France, mûre pour les réformes. Philippe Aghion en est convaincu : l’innovation doit être le maître mot de la réforme en France. Selon le Professeur au Collège de France, « il faut créer une économie dans laquelle les individus sont amenés à changer de travail, de secteurs, car il y a sans arrêt de nouvelles activités qui remplacent d’anciennes activités ». Et de préciser son propos : « Nous avions une économie de rattrapage où nous passions toute notre vie dans le même secteur. Du coup, nous avons aujourd’hui plus de cent caisses d’assurance maladie, plus de cent caisses de retraites… des systèmes très compliqués dans lesquels chacun s’y retrouvait car c’était très corporatiste. L’économie de l’innovation, ce n’est pas une économie corporatiste, il faut sortir de cela et faire de grandes transformations ».

Le salut de la flexi-sécurité. « Dans la loi sur la réforme du Code du travail, la sécurité va être l’assurance chômage généralisée. Il faut la faire, et très rapidement », estime Philippe Aghion. Tout le monde sera concerné : indépendants, patrons, etc. L’idée est de dire : comme chacun ayant un emploi est amené à changer de secteur, ou de type de contrat, « il faut une couverture très large. Quelle que soit ma situation, j’ai une couverture et c’est l’Etat qui pilote. C’est un système à la danoise », insiste l’économiste qui, par contre, souligne qu’en ce qui concerne les négociations salariales et conditions de travail, « cela devra se faire davantage au niveau de l’entreprise ou de la branche ». L’idée est la décentralisation, mais tout ce qui est couverture sociale est centralisée et gérée par l’Etat. C’est, effectivement, le système scandinave.

Court et long terme. L’autre grande réforme sera celle de l’Etat et de la fiscalité. « Deux marqueurs très forts ont été donnés par le président de la République, souligne Philippe Aghion.  L’idée est de dire que l’Etat doit définir un périmètre : « il faut que l’on regarde le retour sur investissement des sommes dépensées par le secteur public. Ensuite, il y a des sources d’économies. Le rabot est le seul moyen d’obtenir des économies de très court terme pour rester dans les clous des 3% », explique l’économiste, qui voit trois chantiers : les contrats aidés, les niches fiscales et les effectifs de la fonction publique. « Je suis pour le non remplacement d’un fonctionnaire sur deux dans des secteurs autres que la santé et l’éducation.
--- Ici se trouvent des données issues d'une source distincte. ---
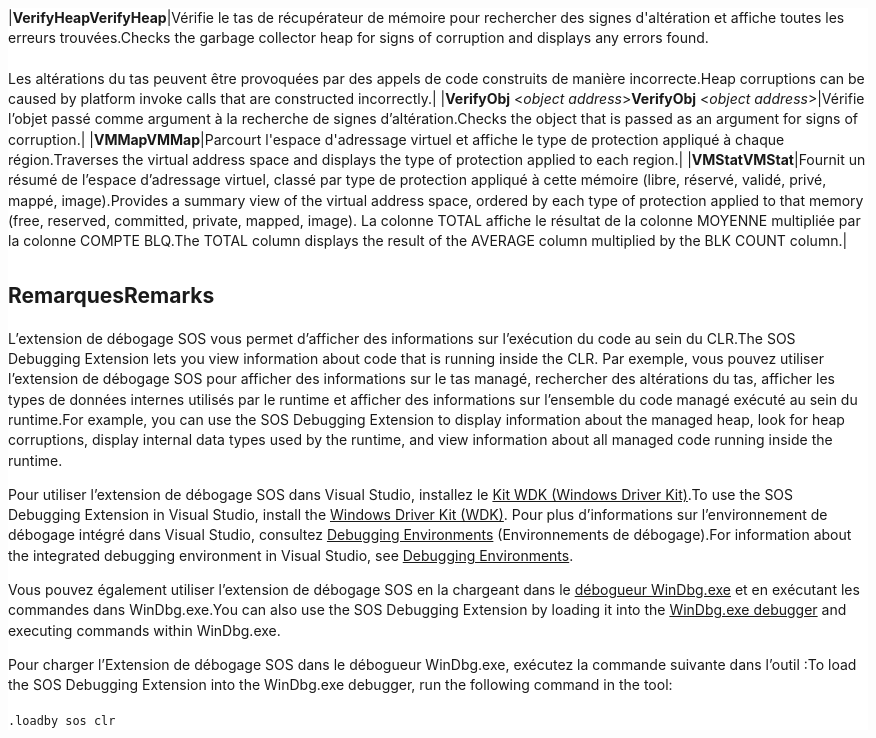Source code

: |<span data-ttu-id="2d8d7-396">**VerifyHeap**</span><span class="sxs-lookup"><span data-stu-id="2d8d7-396">**VerifyHeap**</span></span>|<span data-ttu-id="2d8d7-397">Vérifie le tas de récupérateur de mémoire pour rechercher des signes d'altération et affiche toutes les erreurs trouvées.</span><span class="sxs-lookup"><span data-stu-id="2d8d7-397">Checks the garbage collector heap for signs of corruption and displays any errors found.</span></span><br /><br /> <span data-ttu-id="2d8d7-398">Les altérations du tas peuvent être provoquées par des appels de code construits de manière incorrecte.</span><span class="sxs-lookup"><span data-stu-id="2d8d7-398">Heap corruptions can be caused by platform invoke calls that are constructed incorrectly.</span></span>|
|<span data-ttu-id="2d8d7-399">**VerifyObj** \<*object address*></span><span class="sxs-lookup"><span data-stu-id="2d8d7-399">**VerifyObj** \<*object address*></span></span>|<span data-ttu-id="2d8d7-400">Vérifie l’objet passé comme argument à la recherche de signes d’altération.</span><span class="sxs-lookup"><span data-stu-id="2d8d7-400">Checks the object that is passed as an argument for signs of corruption.</span></span>|
|<span data-ttu-id="2d8d7-401">**VMMap**</span><span class="sxs-lookup"><span data-stu-id="2d8d7-401">**VMMap**</span></span>|<span data-ttu-id="2d8d7-402">Parcourt l'espace d'adressage virtuel et affiche le type de protection appliqué à chaque région.</span><span class="sxs-lookup"><span data-stu-id="2d8d7-402">Traverses the virtual address space and displays the type of protection applied to each region.</span></span>|
|<span data-ttu-id="2d8d7-403">**VMStat**</span><span class="sxs-lookup"><span data-stu-id="2d8d7-403">**VMStat**</span></span>|<span data-ttu-id="2d8d7-404">Fournit un résumé de l’espace d’adressage virtuel, classé par type de protection appliqué à cette mémoire (libre, réservé, validé, privé, mappé, image).</span><span class="sxs-lookup"><span data-stu-id="2d8d7-404">Provides a summary view of the virtual address space, ordered by each type of protection applied to that memory (free, reserved, committed, private, mapped, image).</span></span> <span data-ttu-id="2d8d7-405">La colonne TOTAL affiche le résultat de la colonne MOYENNE multipliée par la colonne COMPTE BLQ.</span><span class="sxs-lookup"><span data-stu-id="2d8d7-405">The TOTAL column displays the result of the AVERAGE column multiplied by the BLK COUNT column.</span></span>|

## <a name="remarks"></a><span data-ttu-id="2d8d7-406">Remarques</span><span class="sxs-lookup"><span data-stu-id="2d8d7-406">Remarks</span></span>

<span data-ttu-id="2d8d7-407">L’extension de débogage SOS vous permet d’afficher des informations sur l’exécution du code au sein du CLR.</span><span class="sxs-lookup"><span data-stu-id="2d8d7-407">The SOS Debugging Extension lets you view information about code that is running inside the CLR.</span></span> <span data-ttu-id="2d8d7-408">Par exemple, vous pouvez utiliser l’extension de débogage SOS pour afficher des informations sur le tas managé, rechercher des altérations du tas, afficher les types de données internes utilisés par le runtime et afficher des informations sur l’ensemble du code managé exécuté au sein du runtime.</span><span class="sxs-lookup"><span data-stu-id="2d8d7-408">For example, you can use the SOS Debugging Extension to display information about the managed heap, look for heap corruptions, display internal data types used by the runtime, and view information about all managed code running inside the runtime.</span></span>

<span data-ttu-id="2d8d7-409">Pour utiliser l’extension de débogage SOS dans Visual Studio, installez le [Kit WDK (Windows Driver Kit)](/windows-hardware/drivers/download-the-wdk).</span><span class="sxs-lookup"><span data-stu-id="2d8d7-409">To use the SOS Debugging Extension in Visual Studio, install the [Windows Driver Kit (WDK)](/windows-hardware/drivers/download-the-wdk).</span></span> <span data-ttu-id="2d8d7-410">Pour plus d’informations sur l’environnement de débogage intégré dans Visual Studio, consultez [Debugging Environments](/windows-hardware/drivers/debugger/debuggers-in-the-debugging-tools-for-windows-package) (Environnements de débogage).</span><span class="sxs-lookup"><span data-stu-id="2d8d7-410">For information about the integrated debugging environment in Visual Studio, see [Debugging Environments](/windows-hardware/drivers/debugger/debuggers-in-the-debugging-tools-for-windows-package).</span></span>

<span data-ttu-id="2d8d7-411">Vous pouvez également utiliser l’extension de débogage SOS en la chargeant dans le [débogueur WinDbg.exe](/windows-hardware/drivers/debugger/debugger-download-tools) et en exécutant les commandes dans WinDbg.exe.</span><span class="sxs-lookup"><span data-stu-id="2d8d7-411">You can also use the SOS Debugging Extension by loading it into the [WinDbg.exe debugger](/windows-hardware/drivers/debugger/debugger-download-tools) and executing commands within WinDbg.exe.</span></span>

<span data-ttu-id="2d8d7-412">Pour charger l’Extension de débogage SOS dans le débogueur WinDbg.exe, exécutez la commande suivante dans l’outil :</span><span class="sxs-lookup"><span data-stu-id="2d8d7-412">To load the SOS Debugging Extension into the WinDbg.exe debugger, run the following command in the tool:</span></span>

```
.loadby sos clr
```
Ailleurs, je reviendrais à la norme du « un sur deux »,  et l’Etat peut le faire directement sur les emplois qu’il contrôle, ou à travers les dotations aux collectivités territoriales ». A ce sujet, Philippe Aghion appelle à s’assurer que « personne dans les collectivités locales travaille moins que 35 heures. Je ne remets pas en cause les 35 heures et y reste attaché, mais il faut les travailler pleinement ».

Les millefeuilles du long terme. Parmi les pistes évoquées par Philippe Aghion : le millefeuille territorial et le millefeuilles social. Territorial ? «Ill y a trop de communes. Il faudrait que les maires deviennent des agents des intercommunalités. Dans les zones rurales, c’est l’intercommunalité qui devrait être l’unité de base ».  Social : « il faut aller vers des guichets uniques en matière d’allocations familiales, de retraites, etc. ». Enfin, l’informatique, la numérisation au sens large, qui permette aux citoyens d’évaluer la qualité des services publics. « Il faut que le citoyen joue un rôle beaucoup plus important », conclut le professeur au Collège de France.